>> Begin Provided passage
Do not use pessimistic locks as a general solution for quote editing.

A quote can be open for minutes or hours. Database locks must not live that long.

Lock Window Rule

A lock should protect a short critical section, not a human session.

Bad:

user opens quote
system locks quote
user goes to lunch
all other users blocked

Better:

user opens quote
system shows version 17
user submits command with expected version 17
system rejects if quote changed

7. PostgreSQL Constraints Beat Application Hope

If a business invariant must never be violated, put it in the database when possible.

Application checks are necessary.

They are not sufficient.

Example: One Order Per Accepted Quote Revision

CREATE UNIQUE INDEX uq_order_quote_revision_primary
ON sales_order (quote_revision_id)
WHERE order_kind = 'PRIMARY';

Application logic may check first:

SELECT id FROM sales_order WHERE quote_revision_id = :revisionId;

But the unique index is what prevents a race between two submitters.

Example: Idempotency Key

CREATE TABLE idempotency_record (
  tenant_id uuid NOT NULL,
  idempotency_key text NOT NULL,
  command_name text NOT NULL,
  request_hash text NOT NULL,
  status text NOT NULL,
  response_ref text,
  created_at timestamptz NOT NULL,
  updated_at timestamptz NOT NULL,
  PRIMARY KEY (tenant_id, command_name, idempotency_key)
);

The primary key is the concurrency control.

Not a SELECT before INSERT.

Use insert-first semantics:

INSERT INTO idempotency_record (...)
VALUES (...)
ON CONFLICT DO NOTHING;

Then decide whether this request owns execution or must return stored result/conflict.


8. Quote Edit Race

Scenario:

T1: Alice loads quote version 17
T2: Bob loads quote version 17
T3: Alice changes term from 12 months to 24 months
T4: Bob adds discount 20%
T5: Alice saves version 18
T6: Bob saves based on version 17

Without concurrency control, Bob may overwrite Alice.

Correct behavior:

Bob's command is rejected with QUOTE_VERSION_CONFLICT
Bob reloads version 18
Bob decides whether discount still applies

State Diagram

API Shape

PATCH /quotes/q-123
If-Match: "17"
Idempotency-Key: edit-q123-abc

Conflict response:

{
  "type": "https://errors.example.com/quote-version-conflict",
  "title": "Quote has changed",
  "status": 409,
  "code": "QUOTE_VERSION_CONFLICT",
  "detail": "The quote was modified after this workspace was loaded.",
  "quoteId": "q-123",
  "expectedVersion": 17,
  "currentVersion": 18,
  "safeUserAction": "RELOAD_AND_REAPPLY"
}

9. Price Staleness Race

Scenario:

T1: Quote priced using catalog v2026.07 and price book p-44
T2: New price book p-45 is published
T3: User accepts quote based on p-44

The system must know whether old price is still valid.

Possible policies:

PolicyMeaning
valid until quote expiryold price result remains acceptable
reprice required on publishquote must be repriced before submit/accept
reprice required on material changeonly certain price book changes invalidate
approval required if staleaccept allowed only with authority

Do not bury this in code.

Model it explicitly.
>> End Provided passage
Problem
Could you pick up the write-up on concurrency in quote editing and carry it on from its last line, "Model it explicitly."?
>> Begin Dataset
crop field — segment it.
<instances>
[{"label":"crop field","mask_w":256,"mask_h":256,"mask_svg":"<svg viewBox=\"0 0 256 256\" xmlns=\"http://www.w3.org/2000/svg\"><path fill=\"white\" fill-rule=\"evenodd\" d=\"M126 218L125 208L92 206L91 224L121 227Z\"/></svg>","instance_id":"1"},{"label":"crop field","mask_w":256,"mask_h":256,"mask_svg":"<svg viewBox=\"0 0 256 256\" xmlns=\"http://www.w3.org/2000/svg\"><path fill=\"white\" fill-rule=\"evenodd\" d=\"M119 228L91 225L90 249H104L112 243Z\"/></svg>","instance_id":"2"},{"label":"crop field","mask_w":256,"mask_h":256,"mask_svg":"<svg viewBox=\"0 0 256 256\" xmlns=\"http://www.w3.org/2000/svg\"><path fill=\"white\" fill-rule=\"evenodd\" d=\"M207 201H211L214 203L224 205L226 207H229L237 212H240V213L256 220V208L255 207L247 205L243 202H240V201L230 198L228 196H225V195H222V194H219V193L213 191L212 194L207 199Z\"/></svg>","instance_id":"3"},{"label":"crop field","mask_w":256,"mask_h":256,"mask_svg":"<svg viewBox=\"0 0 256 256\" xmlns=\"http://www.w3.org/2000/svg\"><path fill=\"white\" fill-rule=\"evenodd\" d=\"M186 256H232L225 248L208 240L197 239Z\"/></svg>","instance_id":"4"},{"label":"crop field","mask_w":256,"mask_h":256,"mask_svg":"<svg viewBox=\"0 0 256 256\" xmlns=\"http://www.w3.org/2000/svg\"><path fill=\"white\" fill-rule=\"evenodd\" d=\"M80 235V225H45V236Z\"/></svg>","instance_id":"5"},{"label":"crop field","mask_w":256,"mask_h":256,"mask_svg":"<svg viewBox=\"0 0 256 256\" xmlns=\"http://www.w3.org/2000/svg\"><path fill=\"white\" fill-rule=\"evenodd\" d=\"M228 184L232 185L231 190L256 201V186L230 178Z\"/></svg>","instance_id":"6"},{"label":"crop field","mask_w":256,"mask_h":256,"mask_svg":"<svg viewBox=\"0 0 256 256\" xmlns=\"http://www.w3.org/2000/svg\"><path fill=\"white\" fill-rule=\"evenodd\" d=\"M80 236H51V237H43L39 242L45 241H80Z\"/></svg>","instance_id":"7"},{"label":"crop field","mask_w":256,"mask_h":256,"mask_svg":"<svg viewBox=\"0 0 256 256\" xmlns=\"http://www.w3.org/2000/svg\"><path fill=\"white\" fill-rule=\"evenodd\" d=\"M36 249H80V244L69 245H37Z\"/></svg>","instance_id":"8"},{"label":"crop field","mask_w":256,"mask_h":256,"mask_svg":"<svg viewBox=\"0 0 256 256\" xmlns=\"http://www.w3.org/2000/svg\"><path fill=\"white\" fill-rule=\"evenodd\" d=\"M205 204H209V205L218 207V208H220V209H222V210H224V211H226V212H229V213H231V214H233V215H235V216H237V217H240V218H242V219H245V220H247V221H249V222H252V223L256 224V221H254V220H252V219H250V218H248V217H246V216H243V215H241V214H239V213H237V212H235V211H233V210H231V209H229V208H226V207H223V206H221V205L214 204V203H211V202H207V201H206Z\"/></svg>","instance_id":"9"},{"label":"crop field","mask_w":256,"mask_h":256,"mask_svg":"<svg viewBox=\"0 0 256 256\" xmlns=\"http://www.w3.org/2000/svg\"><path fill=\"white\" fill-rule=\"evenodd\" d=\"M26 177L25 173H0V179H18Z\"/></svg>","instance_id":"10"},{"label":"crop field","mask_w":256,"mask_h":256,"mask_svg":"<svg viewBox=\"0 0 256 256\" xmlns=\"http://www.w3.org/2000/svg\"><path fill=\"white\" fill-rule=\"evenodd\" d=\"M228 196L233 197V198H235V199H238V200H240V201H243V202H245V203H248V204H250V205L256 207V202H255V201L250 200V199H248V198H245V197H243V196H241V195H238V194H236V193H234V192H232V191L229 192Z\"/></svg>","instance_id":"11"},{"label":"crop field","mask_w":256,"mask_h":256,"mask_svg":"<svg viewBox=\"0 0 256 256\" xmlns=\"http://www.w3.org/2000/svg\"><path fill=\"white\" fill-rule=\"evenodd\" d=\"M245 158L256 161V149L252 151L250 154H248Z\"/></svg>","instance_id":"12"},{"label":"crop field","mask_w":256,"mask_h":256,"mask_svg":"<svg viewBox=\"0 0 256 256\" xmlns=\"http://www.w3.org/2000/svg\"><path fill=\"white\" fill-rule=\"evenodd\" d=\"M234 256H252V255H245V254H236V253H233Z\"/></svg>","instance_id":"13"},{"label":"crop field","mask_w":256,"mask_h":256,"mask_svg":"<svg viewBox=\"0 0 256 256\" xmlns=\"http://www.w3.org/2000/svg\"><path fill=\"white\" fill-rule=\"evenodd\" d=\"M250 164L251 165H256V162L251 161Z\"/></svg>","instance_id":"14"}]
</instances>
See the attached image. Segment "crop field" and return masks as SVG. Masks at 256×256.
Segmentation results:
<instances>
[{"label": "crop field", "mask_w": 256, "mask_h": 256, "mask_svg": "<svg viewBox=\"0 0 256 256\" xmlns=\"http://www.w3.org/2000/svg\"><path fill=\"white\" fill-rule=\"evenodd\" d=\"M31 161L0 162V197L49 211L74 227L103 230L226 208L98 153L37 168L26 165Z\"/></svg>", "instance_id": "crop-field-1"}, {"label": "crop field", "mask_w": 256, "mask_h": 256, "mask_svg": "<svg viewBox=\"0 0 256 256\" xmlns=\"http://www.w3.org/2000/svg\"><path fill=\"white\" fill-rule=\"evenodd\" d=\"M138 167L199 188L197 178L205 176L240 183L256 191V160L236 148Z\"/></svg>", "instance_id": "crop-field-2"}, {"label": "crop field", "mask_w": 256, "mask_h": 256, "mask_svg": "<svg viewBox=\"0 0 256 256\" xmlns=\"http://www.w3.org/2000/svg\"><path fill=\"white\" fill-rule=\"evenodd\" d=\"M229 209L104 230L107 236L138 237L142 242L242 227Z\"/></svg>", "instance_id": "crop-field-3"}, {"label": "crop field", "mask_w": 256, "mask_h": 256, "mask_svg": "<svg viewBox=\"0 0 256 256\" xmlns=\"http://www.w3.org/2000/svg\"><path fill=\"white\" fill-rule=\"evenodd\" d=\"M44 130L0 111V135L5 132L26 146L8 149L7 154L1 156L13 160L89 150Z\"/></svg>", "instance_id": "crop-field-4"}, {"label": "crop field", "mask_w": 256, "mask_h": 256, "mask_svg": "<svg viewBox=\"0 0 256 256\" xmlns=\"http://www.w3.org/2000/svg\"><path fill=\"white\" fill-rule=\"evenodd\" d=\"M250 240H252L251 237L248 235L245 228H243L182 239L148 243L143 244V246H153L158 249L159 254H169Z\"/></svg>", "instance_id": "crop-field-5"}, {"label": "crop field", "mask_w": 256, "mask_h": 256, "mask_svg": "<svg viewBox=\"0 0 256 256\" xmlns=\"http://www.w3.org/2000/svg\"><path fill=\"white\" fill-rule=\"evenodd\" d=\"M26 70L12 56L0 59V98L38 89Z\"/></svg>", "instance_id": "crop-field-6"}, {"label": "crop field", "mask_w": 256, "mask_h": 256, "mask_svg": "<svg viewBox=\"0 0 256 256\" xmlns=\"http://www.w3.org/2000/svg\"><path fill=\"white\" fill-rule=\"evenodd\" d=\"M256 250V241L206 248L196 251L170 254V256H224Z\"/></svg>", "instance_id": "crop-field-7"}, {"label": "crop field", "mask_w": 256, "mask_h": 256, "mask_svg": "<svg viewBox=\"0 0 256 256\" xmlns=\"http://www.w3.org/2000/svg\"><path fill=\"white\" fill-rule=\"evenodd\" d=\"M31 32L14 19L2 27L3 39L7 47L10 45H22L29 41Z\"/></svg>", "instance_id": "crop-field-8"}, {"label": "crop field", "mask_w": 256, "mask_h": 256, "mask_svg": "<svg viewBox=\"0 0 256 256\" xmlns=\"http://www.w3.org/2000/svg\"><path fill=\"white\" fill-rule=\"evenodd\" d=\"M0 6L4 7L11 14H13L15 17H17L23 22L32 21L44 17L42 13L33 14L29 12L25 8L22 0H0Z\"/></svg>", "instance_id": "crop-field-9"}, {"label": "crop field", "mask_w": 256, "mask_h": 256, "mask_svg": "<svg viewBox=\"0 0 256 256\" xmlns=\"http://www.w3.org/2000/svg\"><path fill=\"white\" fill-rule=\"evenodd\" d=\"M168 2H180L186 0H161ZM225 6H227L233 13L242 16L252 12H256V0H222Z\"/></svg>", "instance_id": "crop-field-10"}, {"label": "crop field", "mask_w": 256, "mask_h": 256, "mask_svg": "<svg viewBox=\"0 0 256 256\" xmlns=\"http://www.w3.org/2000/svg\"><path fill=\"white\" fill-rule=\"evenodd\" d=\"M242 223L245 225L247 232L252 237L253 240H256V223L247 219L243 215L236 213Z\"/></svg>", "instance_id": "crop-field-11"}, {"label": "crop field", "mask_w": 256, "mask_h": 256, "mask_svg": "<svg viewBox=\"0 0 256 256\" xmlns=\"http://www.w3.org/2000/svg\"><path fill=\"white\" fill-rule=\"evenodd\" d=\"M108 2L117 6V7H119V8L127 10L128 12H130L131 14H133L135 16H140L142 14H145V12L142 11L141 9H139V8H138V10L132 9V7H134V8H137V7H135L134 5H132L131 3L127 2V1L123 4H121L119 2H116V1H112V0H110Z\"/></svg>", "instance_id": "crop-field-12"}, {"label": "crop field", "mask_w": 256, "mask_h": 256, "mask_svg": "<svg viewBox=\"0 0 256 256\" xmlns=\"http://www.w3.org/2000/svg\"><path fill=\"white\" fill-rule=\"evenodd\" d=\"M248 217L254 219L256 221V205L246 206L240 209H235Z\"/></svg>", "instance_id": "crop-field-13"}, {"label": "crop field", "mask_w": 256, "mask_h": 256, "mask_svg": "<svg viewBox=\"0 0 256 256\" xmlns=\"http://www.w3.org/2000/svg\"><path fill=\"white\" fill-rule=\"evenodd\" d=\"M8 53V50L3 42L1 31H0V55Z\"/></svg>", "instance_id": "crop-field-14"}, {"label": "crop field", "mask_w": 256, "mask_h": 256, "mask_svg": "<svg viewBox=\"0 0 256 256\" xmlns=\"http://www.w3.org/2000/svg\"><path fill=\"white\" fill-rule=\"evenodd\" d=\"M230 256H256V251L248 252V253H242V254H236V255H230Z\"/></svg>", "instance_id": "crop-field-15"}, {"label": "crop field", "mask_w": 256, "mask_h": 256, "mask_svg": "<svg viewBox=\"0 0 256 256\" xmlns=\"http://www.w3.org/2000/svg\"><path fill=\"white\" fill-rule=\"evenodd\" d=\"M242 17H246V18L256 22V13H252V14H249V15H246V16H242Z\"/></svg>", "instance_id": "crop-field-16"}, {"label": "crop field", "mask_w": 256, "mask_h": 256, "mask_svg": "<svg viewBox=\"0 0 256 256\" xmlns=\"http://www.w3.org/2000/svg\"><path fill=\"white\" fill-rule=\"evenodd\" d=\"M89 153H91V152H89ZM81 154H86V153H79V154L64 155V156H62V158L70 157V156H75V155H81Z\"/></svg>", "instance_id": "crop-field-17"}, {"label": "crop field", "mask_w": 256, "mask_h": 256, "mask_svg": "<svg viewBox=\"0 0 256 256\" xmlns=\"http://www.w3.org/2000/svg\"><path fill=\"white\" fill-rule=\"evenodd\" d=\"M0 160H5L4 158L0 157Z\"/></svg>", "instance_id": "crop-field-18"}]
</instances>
>> End Dataset
Task output
Quote price result must include:

{
  "priceResultId": "pr-991",
  "priceBookVersion": "p-44",
  "catalogVersion": "2026.07",
  "pricedAt": "2026-07-02T10:00:00+07:00",
  "validUntil": "2026-07-09T23:59:59+07:00",
  "stalenessPolicy": "VALID_UNTIL_QUOTE_EXPIRY",
  "inputHash": "sha256:..."
}

Acceptance guard:

accept quote only if:
  quote.revision_id == approved_revision_id
  price_result_id == approved_price_result_id
  price_result still acceptable under policy
  document artifact matches same revision

10. Approval Staleness Race

Scenario:

T1: Quote revision 4 priced at IDR 100M with 20% discount
T2: Manager approves revision 4
T3: Sales changes line quantity, revision 5
T4: Sales attempts to accept quote using approval from revision 4

Correct behavior:

approval for revision 4 cannot authorize revision 5.

Approval decision should bind to immutable facts:

{
  "approvalDecisionId": "ap-123",
  "quoteId": "q-123",
  "quoteRevisionId": "qr-004",
  "priceResultId": "pr-991",
  "approvalRequirementId": "req-456",
  "decision": "APPROVED",
  "approvedBy": "manager-17",
  "authoritySnapshot": {
    "role": "REGIONAL_SALES_MANAGER",
    "maxDiscountPercent": 25,
    "region": "ID-JAVA"
  }
}

Acceptance must check the same IDs.

Never model approval as quote.approved = true.

That boolean is not enough evidence.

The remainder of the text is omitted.